Achète FilipacchiLa vente de la bibliothèque surréaliste de Daniel Filipacchi, chez Christie's le 29 avril, pourrait susciter un engouement comparable aux enchères Breton de l'an passé.
| Marcel Duchamp, Marchand du sel
(1958),
reliure de Georges Leroux (1969).
Est. : 5 000 à 7 000 euros. |
PARIS. L'éditeur de Lui, de Paris-Match, de Jazz Hot s'acoquinant avec Breton et Max Ernst ? On flaire un bon coup médiatique, une façon d'investir intelligemment une fortune acquise avec le choc des photos. Il n'en est rien. La passion de Daniel Filipacchi pour le mouvement surréaliste ne date pas d'hier et elle n'est pas passagère. Elle accompagne l'éditeur depuis près de sept décennies.

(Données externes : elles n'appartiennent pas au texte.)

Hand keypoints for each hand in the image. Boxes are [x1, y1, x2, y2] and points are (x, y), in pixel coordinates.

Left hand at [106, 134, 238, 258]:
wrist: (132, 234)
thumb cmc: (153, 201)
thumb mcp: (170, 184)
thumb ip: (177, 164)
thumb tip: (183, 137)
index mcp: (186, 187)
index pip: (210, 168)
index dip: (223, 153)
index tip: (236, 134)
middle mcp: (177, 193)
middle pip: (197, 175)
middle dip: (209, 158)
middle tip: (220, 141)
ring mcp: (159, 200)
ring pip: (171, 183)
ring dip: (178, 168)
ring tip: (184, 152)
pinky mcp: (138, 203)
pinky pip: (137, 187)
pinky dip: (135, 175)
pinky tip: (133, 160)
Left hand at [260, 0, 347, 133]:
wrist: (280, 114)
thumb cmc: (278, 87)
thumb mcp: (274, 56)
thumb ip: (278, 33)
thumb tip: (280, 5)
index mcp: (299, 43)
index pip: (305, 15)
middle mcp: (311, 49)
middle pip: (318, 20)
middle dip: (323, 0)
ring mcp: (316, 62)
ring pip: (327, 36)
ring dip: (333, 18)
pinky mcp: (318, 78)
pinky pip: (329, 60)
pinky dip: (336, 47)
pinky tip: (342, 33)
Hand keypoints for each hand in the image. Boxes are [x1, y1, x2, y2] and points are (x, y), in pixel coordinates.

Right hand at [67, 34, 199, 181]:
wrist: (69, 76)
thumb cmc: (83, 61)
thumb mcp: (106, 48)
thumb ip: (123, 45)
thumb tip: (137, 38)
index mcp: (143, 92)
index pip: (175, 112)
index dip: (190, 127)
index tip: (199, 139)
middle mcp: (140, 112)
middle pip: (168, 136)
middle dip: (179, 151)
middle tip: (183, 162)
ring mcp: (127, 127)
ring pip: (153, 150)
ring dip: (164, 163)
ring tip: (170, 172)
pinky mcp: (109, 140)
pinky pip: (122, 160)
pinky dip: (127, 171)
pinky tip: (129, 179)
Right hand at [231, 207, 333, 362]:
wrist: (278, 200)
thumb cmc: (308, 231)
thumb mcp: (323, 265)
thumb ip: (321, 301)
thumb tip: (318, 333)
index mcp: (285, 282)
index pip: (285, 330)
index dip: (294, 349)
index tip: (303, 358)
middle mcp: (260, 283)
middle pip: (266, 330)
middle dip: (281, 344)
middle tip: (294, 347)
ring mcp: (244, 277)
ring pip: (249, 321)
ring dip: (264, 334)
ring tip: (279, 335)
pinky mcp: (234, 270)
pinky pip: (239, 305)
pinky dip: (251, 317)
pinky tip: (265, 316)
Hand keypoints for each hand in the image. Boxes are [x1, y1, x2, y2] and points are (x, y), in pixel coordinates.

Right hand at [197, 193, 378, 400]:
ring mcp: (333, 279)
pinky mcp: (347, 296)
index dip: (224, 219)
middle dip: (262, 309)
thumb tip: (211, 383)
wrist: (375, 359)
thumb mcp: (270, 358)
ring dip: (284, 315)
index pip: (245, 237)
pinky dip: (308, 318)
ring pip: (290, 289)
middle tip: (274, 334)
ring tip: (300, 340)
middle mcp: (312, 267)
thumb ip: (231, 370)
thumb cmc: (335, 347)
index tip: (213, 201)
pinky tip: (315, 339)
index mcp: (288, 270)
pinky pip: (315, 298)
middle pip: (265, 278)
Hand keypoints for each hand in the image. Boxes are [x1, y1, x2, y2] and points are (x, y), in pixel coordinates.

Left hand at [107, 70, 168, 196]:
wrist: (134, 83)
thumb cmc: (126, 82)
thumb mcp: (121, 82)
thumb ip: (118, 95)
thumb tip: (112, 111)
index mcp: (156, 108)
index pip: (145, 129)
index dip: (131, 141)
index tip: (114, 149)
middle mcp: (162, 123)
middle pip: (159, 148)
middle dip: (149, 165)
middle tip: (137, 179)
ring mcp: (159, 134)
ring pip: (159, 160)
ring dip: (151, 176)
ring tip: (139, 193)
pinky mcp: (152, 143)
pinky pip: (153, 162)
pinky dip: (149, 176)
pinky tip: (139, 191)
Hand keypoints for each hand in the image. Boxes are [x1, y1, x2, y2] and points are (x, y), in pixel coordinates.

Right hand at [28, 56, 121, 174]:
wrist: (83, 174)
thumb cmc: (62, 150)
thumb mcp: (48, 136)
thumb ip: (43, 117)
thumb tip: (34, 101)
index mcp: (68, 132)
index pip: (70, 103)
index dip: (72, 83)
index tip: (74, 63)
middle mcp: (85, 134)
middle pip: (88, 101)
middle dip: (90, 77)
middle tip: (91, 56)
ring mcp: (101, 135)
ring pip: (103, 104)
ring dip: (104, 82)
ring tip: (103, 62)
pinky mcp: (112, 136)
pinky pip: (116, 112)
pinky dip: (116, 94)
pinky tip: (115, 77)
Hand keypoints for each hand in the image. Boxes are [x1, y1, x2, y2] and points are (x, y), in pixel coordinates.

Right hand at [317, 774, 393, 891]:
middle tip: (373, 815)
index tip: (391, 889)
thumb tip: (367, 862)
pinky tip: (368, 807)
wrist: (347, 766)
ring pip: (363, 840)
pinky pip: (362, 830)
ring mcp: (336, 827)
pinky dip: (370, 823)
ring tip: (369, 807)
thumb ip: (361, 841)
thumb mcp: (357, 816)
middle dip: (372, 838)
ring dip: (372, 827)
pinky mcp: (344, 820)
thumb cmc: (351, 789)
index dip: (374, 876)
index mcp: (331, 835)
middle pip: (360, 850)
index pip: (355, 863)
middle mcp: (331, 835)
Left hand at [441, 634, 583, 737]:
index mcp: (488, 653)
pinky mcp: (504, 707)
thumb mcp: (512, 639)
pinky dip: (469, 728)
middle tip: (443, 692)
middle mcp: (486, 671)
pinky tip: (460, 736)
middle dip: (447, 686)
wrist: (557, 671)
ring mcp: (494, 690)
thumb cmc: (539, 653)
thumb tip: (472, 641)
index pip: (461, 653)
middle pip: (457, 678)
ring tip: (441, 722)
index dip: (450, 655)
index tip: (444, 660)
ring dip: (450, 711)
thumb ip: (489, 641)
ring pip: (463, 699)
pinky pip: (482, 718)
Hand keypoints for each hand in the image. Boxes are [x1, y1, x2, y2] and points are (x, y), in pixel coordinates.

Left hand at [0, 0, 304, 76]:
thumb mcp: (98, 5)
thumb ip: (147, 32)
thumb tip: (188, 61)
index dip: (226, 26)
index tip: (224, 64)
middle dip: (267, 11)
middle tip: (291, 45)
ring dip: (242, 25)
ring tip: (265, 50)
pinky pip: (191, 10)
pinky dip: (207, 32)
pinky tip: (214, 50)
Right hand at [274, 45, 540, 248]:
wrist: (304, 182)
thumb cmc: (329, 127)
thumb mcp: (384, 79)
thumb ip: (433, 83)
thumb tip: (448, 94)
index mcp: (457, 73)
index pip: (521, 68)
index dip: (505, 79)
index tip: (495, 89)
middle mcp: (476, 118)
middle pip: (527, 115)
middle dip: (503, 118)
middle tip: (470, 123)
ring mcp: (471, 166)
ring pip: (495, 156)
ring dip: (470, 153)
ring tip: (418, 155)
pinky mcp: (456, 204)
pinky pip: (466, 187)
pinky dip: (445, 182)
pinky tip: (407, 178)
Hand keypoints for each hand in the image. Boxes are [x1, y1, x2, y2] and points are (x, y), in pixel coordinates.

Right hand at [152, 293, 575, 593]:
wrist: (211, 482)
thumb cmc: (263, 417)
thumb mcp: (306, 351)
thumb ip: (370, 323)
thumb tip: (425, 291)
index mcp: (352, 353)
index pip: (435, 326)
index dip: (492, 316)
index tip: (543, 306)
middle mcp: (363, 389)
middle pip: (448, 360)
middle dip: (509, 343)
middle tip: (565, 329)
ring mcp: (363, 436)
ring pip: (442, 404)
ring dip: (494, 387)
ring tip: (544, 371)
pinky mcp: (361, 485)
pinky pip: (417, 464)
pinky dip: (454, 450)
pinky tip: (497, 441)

C'est avant la guerre, en 1939, qu'il dépense quelques économies à l'achat d'un livre dont le titre l'a interloqué : Le Revolver à cheveux blancs. Il suffit de peu pour déclencher une vocation. Celle-ci a bénéficié de la présence et des conseils de libraires avisés, dont ce Pierre Béarn de la rue Monsieur-le-Prince - un vrai titre d'écriture automatique - qui lui a alors cédé ce recueil. Les bons livres conservent : Pierre Béarn a aujourd'hui 102 ans.
| Lettres de guerre de Jacques Vaché,
avec un poème et une nouvelle, 1915-19,
reliure d'A.-J. Gonon.
Est. : 250 000 à 350 000 euros. |
Redécouvrir Vaché
D'autres pourvoyeurs ont été Jacques Matarasso, Pierre Bérès, Jean Petithory, le poète Georges Hugnet dont on voit dans le catalogue un Feu au cul bien nommé, réalisé avec Oscar Dominguez (15 000 euros). L'un des plus récents est le libraire Jean-Claude Vrain, qui est l'expert de la vente. Sur les 205 lots, il y a quantité de pièces exceptionnelles, premières éditions, lettres, gravures uniques qui feront saliver les musées et les amateurs argentés. La plus haute estimation (250 000 euros) aura droit à la dernière salve. Ce numéro 204, sous un cartonnage à la Bradel, est constitué de quatorze lettres de guerre de Jacques Vaché, adressées à André Breton, Théodore Fraenkel et Louis Aragon. Jacques Vaché, nantais, est l'un des piliers historiques du surréalisme même si le grand public n'a pas retenu son nom. Il s'est suicidé en 1919. Ubu roi sur papier Hollande, publié en 1896 au Mercure de France, est évalué à 150 000 euros. Ce qui peut paraître cher pour une édition originale l'est moins lorsque l'on sait qu'elle est accompagnée d'un «supplément» exceptionnel : la seule peinture du père Ubu que l'on connaisse de la main d'Alfred Jarry, réalisée dans ses années adolescentes. Le personnage sombre, à la bouche amère, s'appelait alors «Monsieur Hébert, Prophaiseur de Pfuisic».
| Dictionnaire Eros de l'Exposition
inteRnatiOnale du Surréalisme
(1959-1960), reliure de
Monique Mathieu, 1984.
Est. : 40 000 à 60 000 euros. |
Puissance de la reliure
Cette collection - une partie seulement du fonds Filipacchi - n'est pas seulement une ode à la littérature avec beaucoup d'Eluard (Facile avec tirages originaux de Man Ray, à 100 000 euros), la Prose du Transsibérien et de la petite Jehanne de France de Blaise Cendrars dans la pochette peinte par Sonia Delaunay (180 000 euros). C'est aussi un hommage aux maîtres relieurs Paul Bonet, Pierre-Lucien Martin ou Rose Adler, qui réalisent de véritables chefs-d'œuvre. Et pas seulement dans les années vingt et trente auxquelles on limite trop souvent le «bon» surréalisme. Le manuscrit autographe du dictionnaire Eros de l'Exposition inteRnatiOnale du Surréalisme (1959-1960) a été réalisé en 1984 par Monique Mathieu avec des appeaux de chasse et des sonnettes métalliques, de petit carreaux de lézard rouge, des gardes d'agneau en velours roux. A 40 000 euros, nos amis anglais diraient que c'est une occasion, un bargain, à ne pas manquer.